Kesilen aylıklar geri istenemeyecek
Babanın ölüm aylığını alabilmek için yapılan boşanmalar, Sosyal Güvenlik Kurumu`nun (SGK) açtığı çok sayıdaki alacak davasını etkileyecek. SGK boşandıktan sonra kocasıyla birlikte yaşamaya devam eden kadınların aldıkları ölüm aylıklarını kesmiş, son 5 yılda aldıklarını da geri vermeleri için dava açmıştı. Yargıtay`ın bu kararının ardından, çiftlerin boşandıktan sonra birlikte yaşamaları hak olarak görülüp aylığın kesilmesi mümkün olmayacak. Kesilen aylıklar geri istenemeyecek.
“Devletin ya da Sosyal Sigortalar Kurumu’nun insanları ve özel yaşamalarını dedektif gibi irdelemesi doğru değildir.”

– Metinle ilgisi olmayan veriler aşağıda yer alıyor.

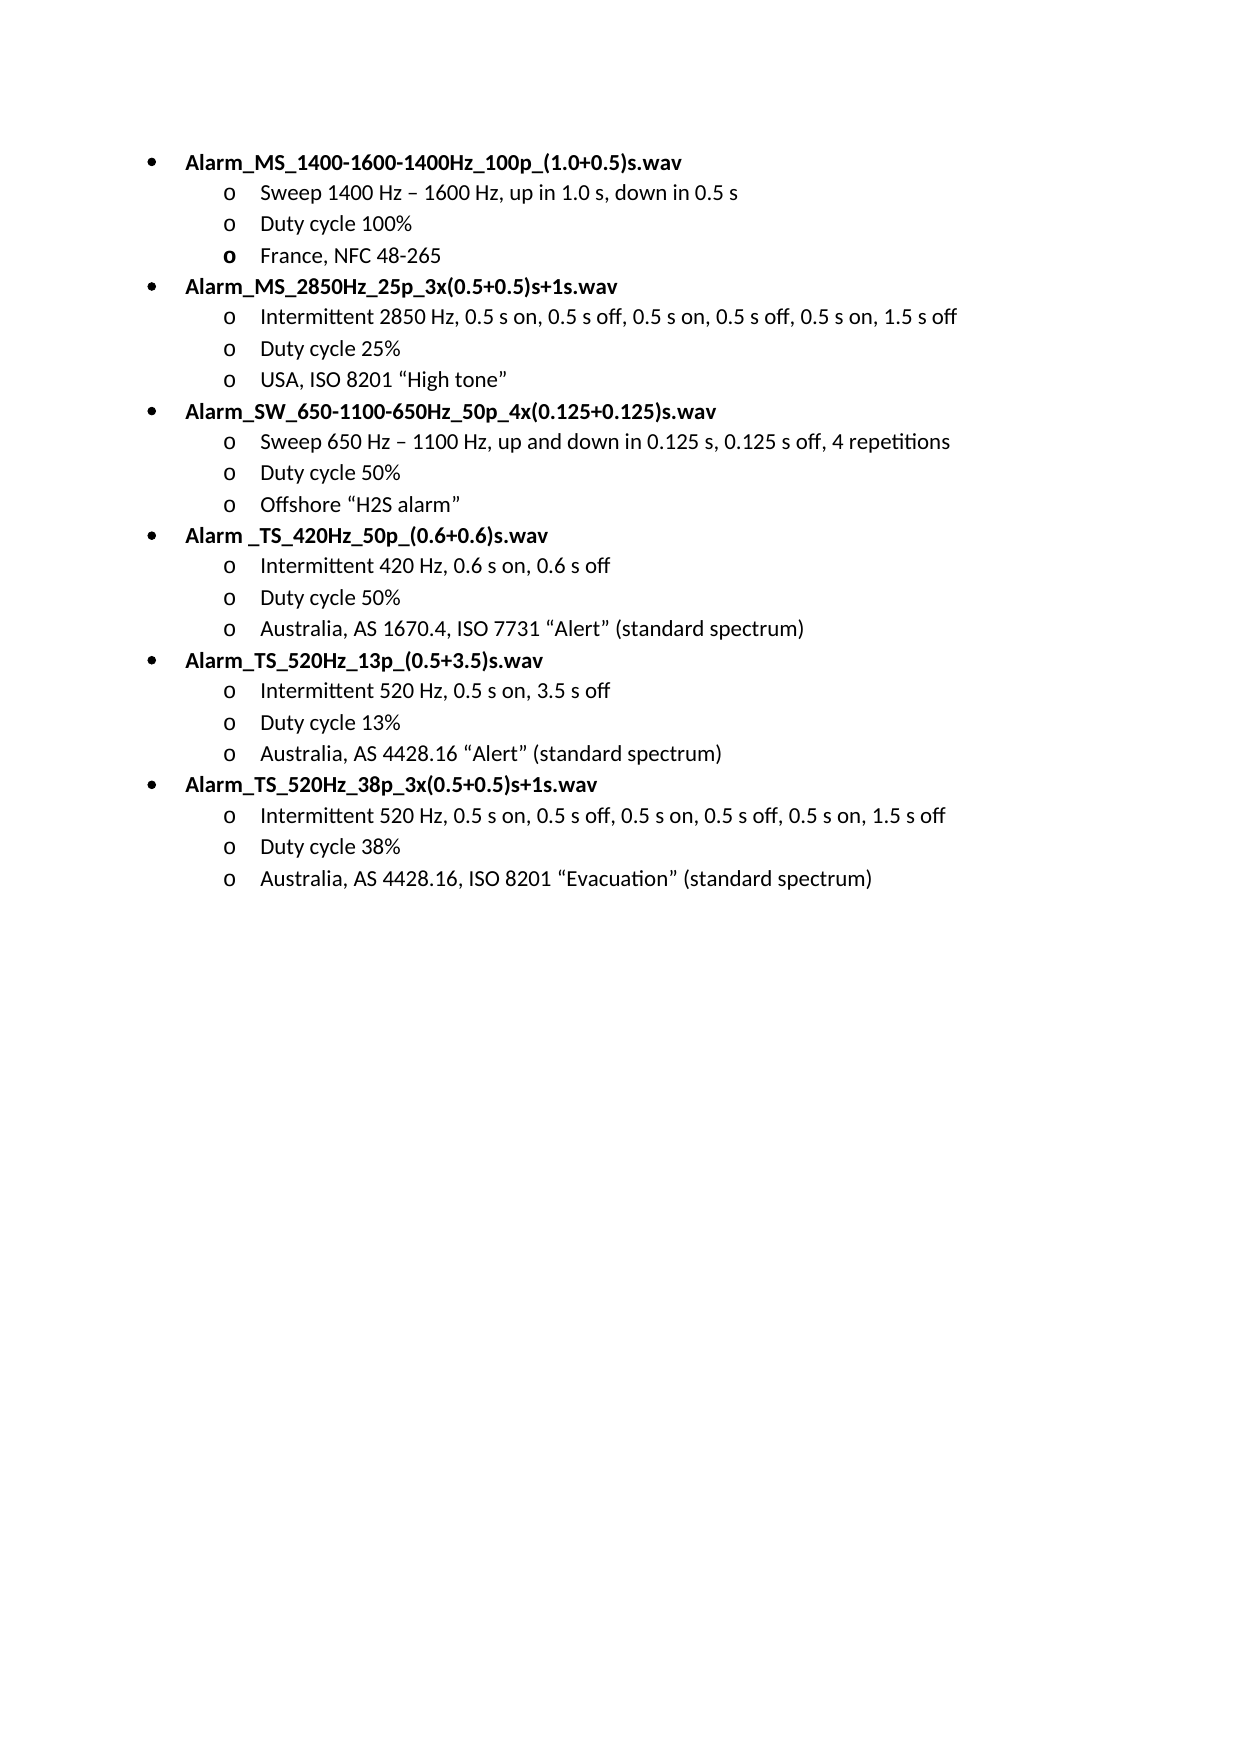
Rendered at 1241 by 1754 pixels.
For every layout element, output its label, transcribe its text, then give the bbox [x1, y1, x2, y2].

Konu ile ilgili değerlendirme yapan Av.Muharrem Erkek: “Yargıtay doğru bir karar almıştır. Bundan sonraki süreçte taraflar anlaşmalı olarak boşanmıştır ve birlikte yaşamaya devam etmektedir gibi insanları suçlama yoluna gidilmeyecektir. Bir yanlıştan geri dönülmüştür. Bu insanın özel hayatıdır. Devletin ya da Sosyal Sigortalar Kurumu’nun insanları ve özel yaşamalarını dedektif gibi irdelemesi doğru değildir. Bundan hareketle kimsenin dolandırıcılık yaptığı iddia edilemez. Kaç kişi böyle bir şey için boşanır ki? Bir insanın dul kaldığında maaşı alması da haktır” dedi.